------ Document

You’ve made it through the tough hour before dinner time. You got dinner on the table. Now your toddler is not eating dinner. Not at all. Not even a little bit. You’ve tried “eat 3 more bites and then you can get down!” and the good ol’ “No dessert unless you eat your dinner!” You’ve tried “You have to eat it!”

Basically, you’ve tried everything, but your deliciously cute toddler is not eating.

Believe it or not, this is common, and here’s why.

Related: Get your Picky Toddler on the Road to Eating More Foods

1. The Number 1 Reason Why Your Toddler is Not Eating Dinner

Your toddler is tired!

Toddler life is exhausting. All that running around and getting into things. All that exploring. All those opinions to protect. All that eating. All that napping. Exhausting. So, exhausting.

By the time toddlers get to dinner, they are actually tired. Eating takes a lot of energy. Balancing yourself upright, coordinating eating and drinking and swallowing, using hands or utensils, chewing, and all the things that go into mealtimes use a lot of your toddler’s concentration and energy.

After a long day, they may not be hungry or be interested in trying to do mealtime, because they are tired.

What to do about a tired toddler

Instead of sweating it, plan ahead that your child is just going to be tired at dinner time. Don’t have high expectations that they will eat a great meal.

That’s not the only reason your toddler is not eating at dinner time, though.

2. Your Toddler is Not Eating Dinner, Because That’s Where the Veggies are Served

Often parents do not serve fruits, veggies, or “grown up” food throughout the earlier part of the day. Maybe the parents serve more processed foods for breakfast, lunch, and snacks. Then, at dinner time, they bring out the veggies, chicken, and rice.

Toddlers may not eat dinner because they haven’t had as much exposure to foods that aren’t highly processed. They may not have had enough exposures to veggies to learn to like them yet, and so they just refuse to eat dinner.

Some toddlers require hundreds of exposures to various foods before they learn to like them.

What to do about lack of food exposures

Start serving fruits and veggies throughout the day, so that your child gets more exposure to them. If you’re struggling knowing what to feed your toddler, this article may help:

Six ways to add veggies to breakfast when your toddler is not eating dinner. In oatmeal, on the side of yogurt, a tiny exposure amount with a meal, in a smoothie, leftovers from dinner as a lunch side, and a variety of veggies served with dip.

3. Grazing Is Making Your Toddler Not Eat Dinner

Grazing is when your toddler eats every hour or so all day long. They eat whenever they want and wherever they want. Grazing prevents kids from getting hungry for meals. It can lead to kids eating too much or too little for their bodies.

What to do about grazing

A strong toddler feeding schedule is set and enforced by the parents. This means that a toddler is not eating all the time. Instead, the toddler eats at some times and does not eat at other times, and learns to be hungry for meals.

------------
------ Data

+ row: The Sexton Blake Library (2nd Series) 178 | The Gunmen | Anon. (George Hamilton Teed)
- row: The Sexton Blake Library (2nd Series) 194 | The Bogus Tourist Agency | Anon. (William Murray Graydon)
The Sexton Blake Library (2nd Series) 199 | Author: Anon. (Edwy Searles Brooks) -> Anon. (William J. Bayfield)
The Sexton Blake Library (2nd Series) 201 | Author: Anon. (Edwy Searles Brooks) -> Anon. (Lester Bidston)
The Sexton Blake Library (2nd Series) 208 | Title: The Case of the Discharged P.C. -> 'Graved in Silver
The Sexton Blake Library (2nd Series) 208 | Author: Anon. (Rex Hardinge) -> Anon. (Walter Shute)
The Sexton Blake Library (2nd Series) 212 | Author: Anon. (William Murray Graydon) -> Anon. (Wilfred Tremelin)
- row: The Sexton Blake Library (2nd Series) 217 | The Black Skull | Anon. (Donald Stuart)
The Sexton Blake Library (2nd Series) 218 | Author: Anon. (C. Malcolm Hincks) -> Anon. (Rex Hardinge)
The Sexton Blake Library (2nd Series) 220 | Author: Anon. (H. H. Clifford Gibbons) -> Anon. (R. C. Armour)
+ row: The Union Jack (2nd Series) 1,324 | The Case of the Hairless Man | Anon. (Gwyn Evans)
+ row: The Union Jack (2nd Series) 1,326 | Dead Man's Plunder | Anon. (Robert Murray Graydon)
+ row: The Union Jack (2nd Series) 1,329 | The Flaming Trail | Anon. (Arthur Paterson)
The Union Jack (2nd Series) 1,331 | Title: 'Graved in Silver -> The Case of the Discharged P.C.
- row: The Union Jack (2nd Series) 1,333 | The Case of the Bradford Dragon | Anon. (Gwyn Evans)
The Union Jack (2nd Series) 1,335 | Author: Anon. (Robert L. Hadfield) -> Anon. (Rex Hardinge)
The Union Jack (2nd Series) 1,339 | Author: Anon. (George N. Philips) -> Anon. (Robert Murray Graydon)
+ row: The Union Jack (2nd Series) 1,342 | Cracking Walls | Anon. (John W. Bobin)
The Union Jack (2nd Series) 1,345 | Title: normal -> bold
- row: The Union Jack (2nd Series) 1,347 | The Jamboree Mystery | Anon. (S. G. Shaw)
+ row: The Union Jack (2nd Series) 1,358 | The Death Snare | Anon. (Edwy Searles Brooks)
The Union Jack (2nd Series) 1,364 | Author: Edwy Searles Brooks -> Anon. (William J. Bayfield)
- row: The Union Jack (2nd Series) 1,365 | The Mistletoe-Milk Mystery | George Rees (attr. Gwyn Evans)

------------

List of tasks:
[A] Pick out every line in the rows above that contains the word "Graydon", and copy each of those lines.
[B] Proceed with the article about a toddler who won't eat dinner, picking up right after its last sentence.

Response list:
[A]
- row: The Sexton Blake Library (2nd Series) 194 | The Bogus Tourist Agency | Anon. (William Murray Graydon)
The Sexton Blake Library (2nd Series) 212 | Author: Anon. (William Murray Graydon) -> Anon. (Wilfred Tremelin)
+ row: The Union Jack (2nd Series) 1,326 | Dead Man's Plunder | Anon. (Robert Murray Graydon)
The Union Jack (2nd Series) 1,339 | Author: Anon. (George N. Philips) -> Anon. (Robert Murray Graydon)

[B]
4. Toddlers Don’t Eat Dinner Because Parents are Pressuring Them

When a parent pressures a child during a meal, to eat more or take a bite, the toddler often will further refuse to eat the meal. Parents engage their child’s will and try to use force to get the child to eat more.

The problem with this, is it doesn’t work very well. You may eek out a few more bites from your toddler, but over all, they will eat less, they will like healthy food less, and dinner time may explode into chaos.

What to do about using pressure

What to do about this? Stop using pressure to get your child to eat food. Often parents don’t want to stop pressuring their child to eat. When parents in my BetterBites picky eater program stop using pressure, they often say it was one of the most powerful things they learned.

5. A Rescue Snack Is Making Your Toddler Not Eat Dinner

Another common reason toddlers refuse to eat dinner, is because their grown ups are giving them a rescue snack right after the meal. For example, during the meal, the child refuses to eat whatever is being served for dinner. Instead they demand something else.

Initially, the parent stands firm and doesn’t give them any different foods during the meal. Ten minutes after the meal, however, the parents worry that their child hasn’t had enough to eat and will be hungry over the night. They quickly make a snack for the child and the child gets what they wanted.

When toddlers know they can get whatever they want 10 minutes after a meal, they often just wait for dinner to pass and hold out for the rescue snack.

What to do about rescue snacks?

Stop using rescue snacks. Instead, if your toddler is not eating much, make sure that you are providing the proper structure for your child at mealtime. You choose when the food is served, where it is served, and you also choose what food is served during the meal. Make sure they have a food they usually like at the meal, and then hold firm when the meal is over. They can eat at the next routine eating opportunity.

Related: The 1 Thing You Need to Know About Feeding Toddlers

Hope this has helped you get a better idea of why your toddler is not eating dinner and what you can do about it!

This Post Has 3 Comments

  1. Which age range of toddler is this applicable to?

  2. Hi Jennifer. Being tired is making my 5-year old become a fussy eater at dinner time, and this blog post helped me understand that. Thank you so much for this helpful post 😉

  3. I love this!

    I’ve read and heard advice about toddler eating that you referenced above, such as providing one item that they like, but I found the last portion of the post to be especially useful. Thank you for giving suggestions of what to say to kids who don’t want to try food! Also, it’s helpful to know that if I don’t provide a rescue snack, my child will be ok…especially if they eat at the other meals.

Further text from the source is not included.